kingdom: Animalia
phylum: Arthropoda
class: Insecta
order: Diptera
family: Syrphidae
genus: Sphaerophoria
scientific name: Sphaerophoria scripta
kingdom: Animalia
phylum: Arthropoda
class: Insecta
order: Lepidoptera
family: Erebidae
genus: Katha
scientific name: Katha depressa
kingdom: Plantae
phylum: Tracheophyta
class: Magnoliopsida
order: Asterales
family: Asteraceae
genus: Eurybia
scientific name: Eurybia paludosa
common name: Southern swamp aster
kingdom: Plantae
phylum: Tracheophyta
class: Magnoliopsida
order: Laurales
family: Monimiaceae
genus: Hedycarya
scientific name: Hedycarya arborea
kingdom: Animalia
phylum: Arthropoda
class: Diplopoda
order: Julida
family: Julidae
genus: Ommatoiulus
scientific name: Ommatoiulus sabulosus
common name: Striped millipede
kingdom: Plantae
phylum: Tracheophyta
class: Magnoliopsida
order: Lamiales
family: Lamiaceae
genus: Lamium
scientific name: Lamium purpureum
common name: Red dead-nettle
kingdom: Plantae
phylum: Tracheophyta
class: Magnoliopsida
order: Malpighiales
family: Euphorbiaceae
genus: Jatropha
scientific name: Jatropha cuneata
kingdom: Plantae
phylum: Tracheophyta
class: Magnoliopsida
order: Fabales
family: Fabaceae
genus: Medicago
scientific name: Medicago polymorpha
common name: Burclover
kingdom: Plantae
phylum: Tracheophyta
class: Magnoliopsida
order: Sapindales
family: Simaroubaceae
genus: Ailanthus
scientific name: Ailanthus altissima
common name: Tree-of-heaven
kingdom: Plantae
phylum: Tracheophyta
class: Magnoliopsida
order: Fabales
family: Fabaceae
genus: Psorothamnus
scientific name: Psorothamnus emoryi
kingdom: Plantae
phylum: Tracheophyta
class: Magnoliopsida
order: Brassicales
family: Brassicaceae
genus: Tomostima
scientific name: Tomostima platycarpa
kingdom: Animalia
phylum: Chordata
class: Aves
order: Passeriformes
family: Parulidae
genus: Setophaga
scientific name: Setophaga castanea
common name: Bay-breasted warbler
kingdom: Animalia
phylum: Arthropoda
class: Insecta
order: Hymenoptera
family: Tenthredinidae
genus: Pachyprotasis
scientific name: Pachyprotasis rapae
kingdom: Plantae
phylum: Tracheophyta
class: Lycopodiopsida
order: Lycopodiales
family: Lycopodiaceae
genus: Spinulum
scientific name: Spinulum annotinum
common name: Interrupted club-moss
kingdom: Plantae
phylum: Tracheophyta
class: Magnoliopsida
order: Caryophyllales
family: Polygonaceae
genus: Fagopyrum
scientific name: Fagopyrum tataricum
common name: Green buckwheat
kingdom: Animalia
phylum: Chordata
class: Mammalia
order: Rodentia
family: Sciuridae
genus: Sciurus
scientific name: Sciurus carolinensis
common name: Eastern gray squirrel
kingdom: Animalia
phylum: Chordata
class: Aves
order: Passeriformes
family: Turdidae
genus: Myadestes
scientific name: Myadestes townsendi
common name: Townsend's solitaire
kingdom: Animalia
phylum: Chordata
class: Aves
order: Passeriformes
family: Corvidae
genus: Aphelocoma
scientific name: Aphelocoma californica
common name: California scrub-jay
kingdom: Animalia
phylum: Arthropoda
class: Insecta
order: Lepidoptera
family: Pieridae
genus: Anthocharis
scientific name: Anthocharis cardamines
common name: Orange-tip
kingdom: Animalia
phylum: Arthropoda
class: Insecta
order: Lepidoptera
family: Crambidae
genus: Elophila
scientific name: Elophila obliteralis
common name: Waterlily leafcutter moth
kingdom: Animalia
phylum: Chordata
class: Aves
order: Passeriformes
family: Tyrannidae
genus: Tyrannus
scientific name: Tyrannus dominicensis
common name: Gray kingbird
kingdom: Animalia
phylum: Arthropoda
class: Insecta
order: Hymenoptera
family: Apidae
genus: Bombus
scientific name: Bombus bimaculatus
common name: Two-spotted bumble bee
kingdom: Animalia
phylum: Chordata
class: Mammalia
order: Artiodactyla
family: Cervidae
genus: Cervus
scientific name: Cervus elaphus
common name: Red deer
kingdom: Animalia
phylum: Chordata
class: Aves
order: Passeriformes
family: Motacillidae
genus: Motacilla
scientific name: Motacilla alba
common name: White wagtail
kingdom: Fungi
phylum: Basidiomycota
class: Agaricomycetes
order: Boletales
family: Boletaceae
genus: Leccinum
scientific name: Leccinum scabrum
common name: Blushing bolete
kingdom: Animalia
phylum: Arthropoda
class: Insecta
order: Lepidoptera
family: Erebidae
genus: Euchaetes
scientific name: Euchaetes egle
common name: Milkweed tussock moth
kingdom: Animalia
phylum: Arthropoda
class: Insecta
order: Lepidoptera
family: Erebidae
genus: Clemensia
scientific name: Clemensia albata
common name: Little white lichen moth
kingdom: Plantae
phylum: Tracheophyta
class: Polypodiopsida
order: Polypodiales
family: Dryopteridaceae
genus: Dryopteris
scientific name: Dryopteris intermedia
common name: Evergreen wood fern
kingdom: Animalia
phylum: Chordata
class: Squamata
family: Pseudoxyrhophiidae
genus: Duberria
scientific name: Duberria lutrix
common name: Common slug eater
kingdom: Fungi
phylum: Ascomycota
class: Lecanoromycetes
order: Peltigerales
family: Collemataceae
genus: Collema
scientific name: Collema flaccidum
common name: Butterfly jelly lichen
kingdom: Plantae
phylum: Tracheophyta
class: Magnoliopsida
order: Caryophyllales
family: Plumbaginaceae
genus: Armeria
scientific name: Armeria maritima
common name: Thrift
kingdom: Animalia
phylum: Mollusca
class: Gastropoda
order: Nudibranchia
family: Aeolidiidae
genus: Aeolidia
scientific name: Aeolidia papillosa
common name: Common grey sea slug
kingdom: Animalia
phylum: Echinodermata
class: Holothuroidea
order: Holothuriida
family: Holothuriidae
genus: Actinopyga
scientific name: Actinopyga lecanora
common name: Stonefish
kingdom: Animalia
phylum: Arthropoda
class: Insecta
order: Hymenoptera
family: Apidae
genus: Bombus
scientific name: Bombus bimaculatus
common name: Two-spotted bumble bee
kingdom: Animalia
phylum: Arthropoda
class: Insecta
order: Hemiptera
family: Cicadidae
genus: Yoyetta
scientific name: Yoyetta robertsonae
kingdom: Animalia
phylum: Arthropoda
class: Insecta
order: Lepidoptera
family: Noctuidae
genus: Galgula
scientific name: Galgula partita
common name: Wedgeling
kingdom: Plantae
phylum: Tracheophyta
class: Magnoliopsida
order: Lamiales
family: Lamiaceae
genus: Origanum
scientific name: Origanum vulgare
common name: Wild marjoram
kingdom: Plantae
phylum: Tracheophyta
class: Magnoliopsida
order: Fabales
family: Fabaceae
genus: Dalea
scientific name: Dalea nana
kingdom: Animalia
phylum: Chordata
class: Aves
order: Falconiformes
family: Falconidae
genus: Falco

- [SHORT TASK]: Could you put all of the lines above into a two-column CSV with the headers "label" and "value", one row per line, where "label" holds the text before the answer and "value" holds the answer? Each field should be quoted, with any line breaks turned into spaces.

- [THE RESULT]:
label,value
"kingdom:","Animalia"
"phylum:","Arthropoda"
"class:","Insecta"
"order:","Diptera"
"family:","Syrphidae"
"genus:","Sphaerophoria"
"scientific name:","Sphaerophoria scripta"
"kingdom:","Animalia"
"phylum:","Arthropoda"
"class:","Insecta"
"order:","Lepidoptera"
"family:","Erebidae"
"genus:","Katha"
"scientific name:","Katha depressa"
"kingdom:","Plantae"
"phylum:","Tracheophyta"
"class:","Magnoliopsida"
"order:","Asterales"
"family:","Asteraceae"
"genus:","Eurybia"
"scientific name:","Eurybia paludosa"
"common name:","Southern swamp aster"
"kingdom:","Plantae"
"phylum:","Tracheophyta"
"class:","Magnoliopsida"
"order:","Laurales"
"family:","Monimiaceae"
"genus:","Hedycarya"
"scientific name:","Hedycarya arborea"
"kingdom:","Animalia"
"phylum:","Arthropoda"
"class:","Diplopoda"
"order:","Julida"
"family:","Julidae"
"genus:","Ommatoiulus"
"scientific name:","Ommatoiulus sabulosus"
"common name:","Striped millipede"
"kingdom:","Plantae"
"phylum:","Tracheophyta"
"class:","Magnoliopsida"
"order:","Lamiales"
"family:","Lamiaceae"
"genus:","Lamium"
"scientific name:","Lamium purpureum"
"common name:","Red dead-nettle"
"kingdom:","Plantae"
"phylum:","Tracheophyta"
"class:","Magnoliopsida"
"order:","Malpighiales"
"family:","Euphorbiaceae"
"genus:","Jatropha"
"scientific name:","Jatropha cuneata"
"kingdom:","Plantae"
"phylum:","Tracheophyta"
"class:","Magnoliopsida"
"order:","Fabales"
"family:","Fabaceae"
"genus:","Medicago"
"scientific name:","Medicago polymorpha"
"common name:","Burclover"
"kingdom:","Plantae"
"phylum:","Tracheophyta"
"class:","Magnoliopsida"
"order:","Sapindales"
"family:","Simaroubaceae"
"genus:","Ailanthus"
"scientific name:","Ailanthus altissima"
"common name:","Tree-of-heaven"
"kingdom:","Plantae"
"phylum:","Tracheophyta"
"class:","Magnoliopsida"
"order:","Fabales"
"family:","Fabaceae"
"genus:","Psorothamnus"
"scientific name:","Psorothamnus emoryi"
"kingdom:","Plantae"
"phylum:","Tracheophyta"
"class:","Magnoliopsida"
"order:","Brassicales"
"family:","Brassicaceae"
"genus:","Tomostima"
"scientific name:","Tomostima platycarpa"
"kingdom:","Animalia"
"phylum:","Chordata"
"class:","Aves"
"order:","Passeriformes"
"family:","Parulidae"
"genus:","Setophaga"
"scientific name:","Setophaga castanea"
"common name:","Bay-breasted warbler"
"kingdom:","Animalia"
"phylum:","Arthropoda"
"class:","Insecta"
"order:","Hymenoptera"
"family:","Tenthredinidae"
"genus:","Pachyprotasis"
"scientific name:","Pachyprotasis rapae"
"kingdom:","Plantae"
"phylum:","Tracheophyta"
"class:","Lycopodiopsida"
"order:","Lycopodiales"
"family:","Lycopodiaceae"
"genus:","Spinulum"
"scientific name:","Spinulum annotinum"
"common name:","Interrupted club-moss"
"kingdom:","Plantae"
"phylum:","Tracheophyta"
"class:","Magnoliopsida"
"order:","Caryophyllales"
"family:","Polygonaceae"
"genus:","Fagopyrum"
"scientific name:","Fagopyrum tataricum"
"common name:","Green buckwheat"
"kingdom:","Animalia"
"phylum:","Chordata"
"class:","Mammalia"
"order:","Rodentia"
"family:","Sciuridae"
"genus:","Sciurus"
"scientific name:","Sciurus carolinensis"
"common name:","Eastern gray squirrel"
"kingdom:","Animalia"
"phylum:","Chordata"
"class:","Aves"
"order:","Passeriformes"
"family:","Turdidae"
"genus:","Myadestes"
"scientific name:","Myadestes townsendi"
"common name:","Townsend's solitaire"
"kingdom:","Animalia"
"phylum:","Chordata"
"class:","Aves"
"order:","Passeriformes"
"family:","Corvidae"
"genus:","Aphelocoma"
"scientific name:","Aphelocoma californica"
"common name:","California scrub-jay"
"kingdom:","Animalia"
"phylum:","Arthropoda"
"class:","Insecta"
"order:","Lepidoptera"
"family:","Pieridae"
"genus:","Anthocharis"
"scientific name:","Anthocharis cardamines"
"common name:","Orange-tip"
"kingdom:","Animalia"
"phylum:","Arthropoda"
"class:","Insecta"
"order:","Lepidoptera"
"family:","Crambidae"
"genus:","Elophila"
"scientific name:","Elophila obliteralis"
"common name:","Waterlily leafcutter moth"
"kingdom:","Animalia"
"phylum:","Chordata"
"class:","Aves"
"order:","Passeriformes"
"family:","Tyrannidae"
"genus:","Tyrannus"
"scientific name:","Tyrannus dominicensis"
"common name:","Gray kingbird"
"kingdom:","Animalia"
"phylum:","Arthropoda"
"class:","Insecta"
"order:","Hymenoptera"
"family:","Apidae"
"genus:","Bombus"
"scientific name:","Bombus bimaculatus"
"common name:","Two-spotted bumble bee"
"kingdom:","Animalia"
"phylum:","Chordata"
"class:","Mammalia"
"order:","Artiodactyla"
"family:","Cervidae"
"genus:","Cervus"
"scientific name:","Cervus elaphus"
"common name:","Red deer"
"kingdom:","Animalia"
"phylum:","Chordata"
"class:","Aves"
"order:","Passeriformes"
"family:","Motacillidae"
"genus:","Motacilla"
"scientific name:","Motacilla alba"
"common name:","White wagtail"
"kingdom:","Fungi"
"phylum:","Basidiomycota"
"class:","Agaricomycetes"
"order:","Boletales"
"family:","Boletaceae"
"genus:","Leccinum"
"scientific name:","Leccinum scabrum"
"common name:","Blushing bolete"
"kingdom:","Animalia"
"phylum:","Arthropoda"
"class:","Insecta"
"order:","Lepidoptera"
"family:","Erebidae"
"genus:","Euchaetes"
"scientific name:","Euchaetes egle"
"common name:","Milkweed tussock moth"
"kingdom:","Animalia"
"phylum:","Arthropoda"
"class:","Insecta"
"order:","Lepidoptera"
"family:","Erebidae"
"genus:","Clemensia"
"scientific name:","Clemensia albata"
"common name:","Little white lichen moth"
"kingdom:","Plantae"
"phylum:","Tracheophyta"
"class:","Polypodiopsida"
"order:","Polypodiales"
"family:","Dryopteridaceae"
"genus:","Dryopteris"
"scientific name:","Dryopteris intermedia"
"common name:","Evergreen wood fern"
"kingdom:","Animalia"
"phylum:","Chordata"
"class:","Squamata"
"family:","Pseudoxyrhophiidae"
"genus:","Duberria"
"scientific name:","Duberria lutrix"
"common name:","Common slug eater"
"kingdom:","Fungi"
"phylum:","Ascomycota"
"class:","Lecanoromycetes"
"order:","Peltigerales"
"family:","Collemataceae"
"genus:","Collema"
"scientific name:","Collema flaccidum"
"common name:","Butterfly jelly lichen"
"kingdom:","Plantae"
"phylum:","Tracheophyta"
"class:","Magnoliopsida"
"order:","Caryophyllales"
"family:","Plumbaginaceae"
"genus:","Armeria"
"scientific name:","Armeria maritima"
"common name:","Thrift"
"kingdom:","Animalia"
"phylum:","Mollusca"
"class:","Gastropoda"
"order:","Nudibranchia"
"family:","Aeolidiidae"
"genus:","Aeolidia"
"scientific name:","Aeolidia papillosa"
"common name:","Common grey sea slug"
"kingdom:","Animalia"
"phylum:","Echinodermata"
"class:","Holothuroidea"
"order:","Holothuriida"
"family:","Holothuriidae"
"genus:","Actinopyga"
"scientific name:","Actinopyga lecanora"
"common name:","Stonefish"
"kingdom:","Animalia"
"phylum:","Arthropoda"
"class:","Insecta"
"order:","Hymenoptera"
"family:","Apidae"
"genus:","Bombus"
"scientific name:","Bombus bimaculatus"
"common name:","Two-spotted bumble bee"
"kingdom:","Animalia"
"phylum:","Arthropoda"
"class:","Insecta"
"order:","Hemiptera"
"family:","Cicadidae"
"genus:","Yoyetta"
"scientific name:","Yoyetta robertsonae"
"kingdom:","Animalia"
"phylum:","Arthropoda"
"class:","Insecta"
"order:","Lepidoptera"
"family:","Noctuidae"
"genus:","Galgula"
"scientific name:","Galgula partita"
"common name:","Wedgeling"
"kingdom:","Plantae"
"phylum:","Tracheophyta"
"class:","Magnoliopsida"
"order:","Lamiales"
"family:","Lamiaceae"
"genus:","Origanum"
"scientific name:","Origanum vulgare"
"common name:","Wild marjoram"
"kingdom:","Plantae"
"phylum:","Tracheophyta"
"class:","Magnoliopsida"
"order:","Fabales"
"family:","Fabaceae"
"genus:","Dalea"
"scientific name:","Dalea nana"
"kingdom:","Animalia"
"phylum:","Chordata"
"class:","Aves"
"order:","Falconiformes"
"family:","Falconidae"
"genus:","Falco"